“You earn what you learn,” President Bill Clinton said. That aphorism is true, but the data show that what you learn and firms that value that learning really make the difference when it comes to good wages and wage growth.
That’s the lesson from a recent Brookings Institution report by Jonathan Rothwell and Mark Muro. The researchers looked at wage growth in “advanced industries” vs. the rest of the economy. They defined industries as advanced if at least $450 was spent on research and development per worker (which put them in the 80th percentile of all industries) and if their share of workers with backgrounds in the STEM fields–science, technology, engineering, and math–was higher than the national average. The authors note that 50 industries meet this two-part test, including manufacturing industries such as autos and aerospace, energy industries such as oil and gas extraction, and high-tech services such as computer software and computer system design (counting those for health applications).
This advanced industry amalgam employed 12 million workers in 2013, or about 9% of all U.S. workers, while accounting for $2.7 trillion in value added, or 17% of U.S. gross domestic product–more than any other sector, including health care, finance, and real estate.

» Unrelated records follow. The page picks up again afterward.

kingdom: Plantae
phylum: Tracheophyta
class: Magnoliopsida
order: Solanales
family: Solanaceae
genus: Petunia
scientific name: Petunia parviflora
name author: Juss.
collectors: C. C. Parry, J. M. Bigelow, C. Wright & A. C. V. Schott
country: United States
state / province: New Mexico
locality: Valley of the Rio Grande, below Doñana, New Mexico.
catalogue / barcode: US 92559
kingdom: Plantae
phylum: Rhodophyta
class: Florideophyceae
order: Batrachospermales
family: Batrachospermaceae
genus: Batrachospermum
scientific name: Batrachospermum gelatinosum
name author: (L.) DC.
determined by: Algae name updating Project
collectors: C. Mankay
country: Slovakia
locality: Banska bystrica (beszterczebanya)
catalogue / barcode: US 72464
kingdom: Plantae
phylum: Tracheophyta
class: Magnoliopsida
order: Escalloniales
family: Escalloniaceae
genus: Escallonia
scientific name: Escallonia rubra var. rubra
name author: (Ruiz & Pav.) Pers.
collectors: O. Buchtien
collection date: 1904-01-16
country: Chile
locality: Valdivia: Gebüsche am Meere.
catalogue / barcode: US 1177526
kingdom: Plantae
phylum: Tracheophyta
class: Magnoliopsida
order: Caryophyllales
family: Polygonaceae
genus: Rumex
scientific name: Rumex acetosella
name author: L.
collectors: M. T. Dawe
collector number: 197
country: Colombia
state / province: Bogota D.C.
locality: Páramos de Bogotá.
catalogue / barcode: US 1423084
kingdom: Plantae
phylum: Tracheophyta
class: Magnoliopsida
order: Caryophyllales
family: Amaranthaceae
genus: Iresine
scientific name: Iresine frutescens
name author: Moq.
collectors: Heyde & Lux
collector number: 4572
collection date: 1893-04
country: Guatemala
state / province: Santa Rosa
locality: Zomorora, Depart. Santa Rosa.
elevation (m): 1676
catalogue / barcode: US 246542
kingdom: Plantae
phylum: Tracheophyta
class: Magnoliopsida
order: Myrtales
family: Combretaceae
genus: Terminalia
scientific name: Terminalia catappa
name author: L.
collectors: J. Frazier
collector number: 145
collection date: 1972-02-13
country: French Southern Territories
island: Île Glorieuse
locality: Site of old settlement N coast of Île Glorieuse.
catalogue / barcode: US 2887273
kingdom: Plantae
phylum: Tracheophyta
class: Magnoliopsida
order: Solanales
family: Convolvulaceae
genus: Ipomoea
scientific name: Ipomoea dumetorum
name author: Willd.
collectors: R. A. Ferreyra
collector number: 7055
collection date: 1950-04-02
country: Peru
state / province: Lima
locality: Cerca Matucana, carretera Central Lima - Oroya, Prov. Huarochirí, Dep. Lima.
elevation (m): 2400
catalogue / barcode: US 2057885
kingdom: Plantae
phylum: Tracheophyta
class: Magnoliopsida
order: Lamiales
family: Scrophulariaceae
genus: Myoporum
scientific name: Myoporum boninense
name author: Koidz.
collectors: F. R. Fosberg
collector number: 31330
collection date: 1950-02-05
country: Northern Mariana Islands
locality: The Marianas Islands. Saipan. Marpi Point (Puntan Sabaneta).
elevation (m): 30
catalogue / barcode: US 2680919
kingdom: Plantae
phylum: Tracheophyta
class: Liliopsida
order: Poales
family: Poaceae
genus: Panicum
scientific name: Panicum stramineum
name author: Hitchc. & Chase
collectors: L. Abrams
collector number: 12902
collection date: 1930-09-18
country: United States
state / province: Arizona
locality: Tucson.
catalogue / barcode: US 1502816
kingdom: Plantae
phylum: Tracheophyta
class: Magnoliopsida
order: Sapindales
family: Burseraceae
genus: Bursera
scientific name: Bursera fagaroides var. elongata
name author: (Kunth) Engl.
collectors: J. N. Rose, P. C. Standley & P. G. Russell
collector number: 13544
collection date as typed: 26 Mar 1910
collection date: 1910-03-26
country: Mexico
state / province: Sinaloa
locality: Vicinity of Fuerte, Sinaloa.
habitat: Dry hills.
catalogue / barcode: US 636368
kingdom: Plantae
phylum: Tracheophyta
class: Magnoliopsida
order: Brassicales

The real eye-opener, though, is how real (inflation-adjusted) wages have performed in the advanced industries. Since 1980, they have almost doubled, compared with a 50% increase for the economy as a whole (and less than 40% for non-advanced industries).
The market is telling us something–and has been for more than three decades. It pays to get a degree in a STEM subject, not just for a tech start-up job in Silicon Valley but in a range of industries where firms hire people with STEM backgrounds and the businesses are in the forefront of innovative activity. Those worrying about Americans’ economic future ought to absorb that message.